Se invece è data con l’intento di distanziare il paziente dalla propria sofferenza in modo da permettergli di effettuare un percorso psicoterapeutico, sicuramente è un valido aiuto.

Gli psicofarmaci vanno prescritti da un medico, meglio da uno psichiatra, che è un medico specializzato in grado di capire, dopo un colloquio, se a un determinato paziente serve o meno uno psicofarmaco, quale tipo di psicofarmaco va dato, e in quali dosi.

Dottoressa, mi può aiutare... ?

Mi piace più pensare a una collaborazione. Fra i tanti, tre mi sembrano i fattori essenziali che permettono la buona riuscita di una psicoterapia.

Il terapeuta deve essere preparato non solo a livello teorico, ma anche a livello pratico. Dovrebbe aver fatto almeno un percorso psicoterapeutico individuale e una serie di supervisioni nei primi anni di lavoro.

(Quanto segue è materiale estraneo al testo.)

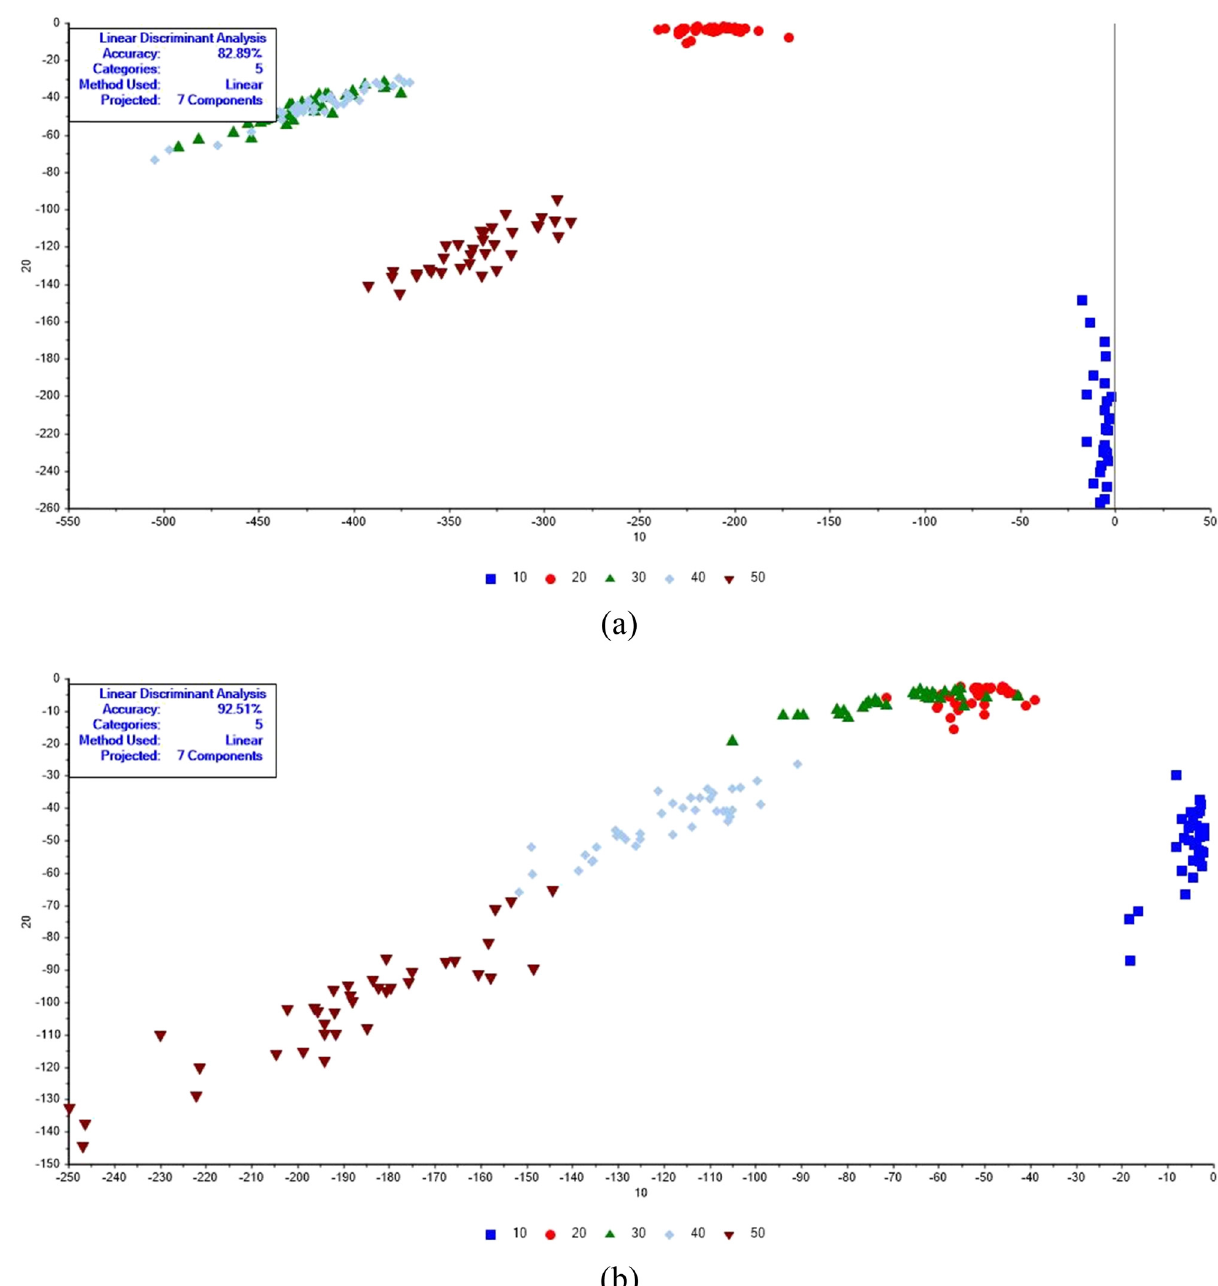
Figure 6: PCA - DA classi fi cation plots of butter fl y - pea extract powder with various levels of: ( a ) maltodextrin; ( b ) SPI.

Il paziente deve essere seriamente motivato al cambiamento e deve mettere in conto che i tempi di una psicoterapia sono lunghi.

Infine ecco il fattore più importante: tra paziente e terapeuta si deve arrivare a raggiungere un rapporto di reciproca fiducia, a livello conscio e inconscio. Ciò avviene non forzatamente, ma in maniera spontanea. Possono volerci poche sedute o moltissime, anche più di un anno. Può anche succedere che, nonostante paziente e terapeuta soddisfino i primi due criteri, la loro relazione non funzioni. Dipende da come si incontrano le loro personalità.